Terkait paham wahdatul wujud ini, Imam al-Ajurri tatkala mengatakan, “Sesungguhnya aku memperingatkan saudara-saudaraku kaum mukminin untuk berhati-hati dari pemahaman hululiyyah (Allah menyatu dengan makhluk-Nya). Setan telah mempermainkan penganut pemahaman ini sehingga dengan pemahaman yang jelek ini mereka menyimpang keluar dari rel para ulama menuju kepada pemahaman-pemahaman yang keji, yang tidak dianut kecuali oleh orang yang terfitnah dan binasa.
“Perkataan mereka tidak sesuai dengan Al-Qur’an, as-Sunnah, perkataan para sahabat, maupun perkataan para imam kaum muslimin.”
Sesungguhnya akidah kufur dan sesat ini sangat rusak dan memiliki banyak dampak negatif dalam berbagai sektor, baik masalah tauhid, akhlak, ibadah, dan sebagainya.
Salah satu kerusakan paham sesat ini adalah munculnya paham bahwa seorang apabila telah sampai pada tingkatan tertentu maka gugurlah hukum taklif baginya karena dia merasa telah bersatu dengan Allah. Paham tasawuf ini sangat bertentangan dengan Islam. Allah berfirman, “Dan Dia menjadikan aku seorang yang diberkati di mana saja aku berada, dan Dia memerintahkan kepadaku (mendirikan) sholat dan (menunaikan) zakat selama aku hidup.” (QS. Maryan: 31)

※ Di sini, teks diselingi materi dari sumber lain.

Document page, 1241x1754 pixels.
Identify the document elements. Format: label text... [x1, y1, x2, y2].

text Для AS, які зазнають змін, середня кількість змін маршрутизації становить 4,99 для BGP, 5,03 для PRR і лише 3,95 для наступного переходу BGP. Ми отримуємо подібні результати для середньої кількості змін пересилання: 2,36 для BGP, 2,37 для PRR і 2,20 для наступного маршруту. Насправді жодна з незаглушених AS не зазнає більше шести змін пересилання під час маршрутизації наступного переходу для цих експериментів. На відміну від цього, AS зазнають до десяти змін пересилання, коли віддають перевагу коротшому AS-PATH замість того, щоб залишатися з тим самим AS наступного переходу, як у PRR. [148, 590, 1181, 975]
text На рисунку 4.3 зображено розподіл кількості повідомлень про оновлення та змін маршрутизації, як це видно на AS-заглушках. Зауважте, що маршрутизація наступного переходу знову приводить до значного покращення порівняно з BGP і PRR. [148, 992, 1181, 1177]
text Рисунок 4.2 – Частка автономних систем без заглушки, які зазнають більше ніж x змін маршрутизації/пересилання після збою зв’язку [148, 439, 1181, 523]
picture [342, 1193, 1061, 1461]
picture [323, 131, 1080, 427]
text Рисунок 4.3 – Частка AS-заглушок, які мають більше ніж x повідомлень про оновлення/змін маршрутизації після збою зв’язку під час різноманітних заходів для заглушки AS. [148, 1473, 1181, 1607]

Dalam ayat yang mulia terdapat bantahan yang sangat jelas sekali terhadap paham ahli khurofat yang menggugurkan taklif apabila telah sampai pada tingkatan tertentu, karena Nabi Isa as menggantungkan kewajiban ibadah dengan selama hidupnya. Paham ini juga bertentangan dengan firman Allah, “Dan sembahlah Robbmu sampai datang kepadamu yang diyakini (ajal).” (QS. Al-Hijr: 99)
Makna yaqin dalam ayat ini adalah kematian dengan kesepakatan para ulama. Barang siapa yang menafsirkan dengan tingkatan tertentu sebagaimana dalam istilah kaum sufi maka dia melakukan kedustaan yang amat besar dan mempermainkan ayat Allah.
Syaikhul-Islam Ibnu Taimiyyah berkata: “Penafsiran ini salah berdasarkan kesepakatan kaum muslimin, ahli tafsir dan lainnya, karena semua kaum muslimin bersepakat tentang wajbnya ibadah seperti sholat lima waktu sekalipun seorang telah mencapai tingkatan yang tinggi.”
Al-Qodhi Iyadh berkata, “Kaum muslimin bersepakat tentang kafirnya seorang yang mendustakan atau mengingkari suatu syariat yang diketahui secara mutawatir dari Nabi Shallallahu Alaihi wa Sallam dan disepakati oleh para ulama, seperti ucapan sebagian kaum sufi bahwa seorang yang lama beribadah dan jernih hatinya akan bisa gugur dari kewajiban dan boleh melakukan keharaman.”
Sebagai penutup, alangkah bagusnya apa yang diceritakan bahwa Abu Rudhabari pernah ditanya tentang seorang yang mendengar nyanyian dengan alasan “Nyanyian halal bagiku, karena saya telah sampai kepada derajat yang tidak mungkin ada perubahan.” Maka beliau menjawab dengan enteng, “Benar, dia telah sampai, tetapi ke Neraka Saqor!”